= Your instructions =
Your output should be the line with "At this point, the" plus all following lines to the end of the records, exactly as written and nothing more.

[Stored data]
== Segment start ==
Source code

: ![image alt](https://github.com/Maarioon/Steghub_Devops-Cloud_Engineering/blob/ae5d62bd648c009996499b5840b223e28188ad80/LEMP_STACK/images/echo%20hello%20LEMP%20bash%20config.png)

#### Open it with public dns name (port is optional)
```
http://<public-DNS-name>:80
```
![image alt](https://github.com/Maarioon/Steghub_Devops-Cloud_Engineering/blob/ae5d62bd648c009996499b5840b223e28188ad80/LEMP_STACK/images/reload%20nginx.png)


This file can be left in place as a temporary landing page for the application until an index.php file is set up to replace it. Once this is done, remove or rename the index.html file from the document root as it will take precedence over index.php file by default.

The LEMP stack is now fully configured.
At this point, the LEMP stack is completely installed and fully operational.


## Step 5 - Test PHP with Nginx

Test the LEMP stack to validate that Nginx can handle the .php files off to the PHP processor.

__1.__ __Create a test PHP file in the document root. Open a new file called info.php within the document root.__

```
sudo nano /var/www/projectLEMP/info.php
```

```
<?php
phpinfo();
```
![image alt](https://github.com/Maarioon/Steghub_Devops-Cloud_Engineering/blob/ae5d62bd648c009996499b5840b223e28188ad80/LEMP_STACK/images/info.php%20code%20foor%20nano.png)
== Segment end ==
= Answer for this exercise =
At this point, the LEMP stack is completely installed and fully operational.


## Step 5 - Test PHP with Nginx

Test the LEMP stack to validate that Nginx can handle the .php files off to the PHP processor.

__1.__ __Create a test PHP file in the document root. Open a new file called info.php within the document root.__

```
sudo nano /var/www/projectLEMP/info.php
```

```
<?php
phpinfo();
```
![image alt](https://github.com/Maarioon/Steghub_Devops-Cloud_Engineering/blob/ae5d62bd648c009996499b5840b223e28188ad80/LEMP_STACK/images/info.php%20code%20foor%20nano.png)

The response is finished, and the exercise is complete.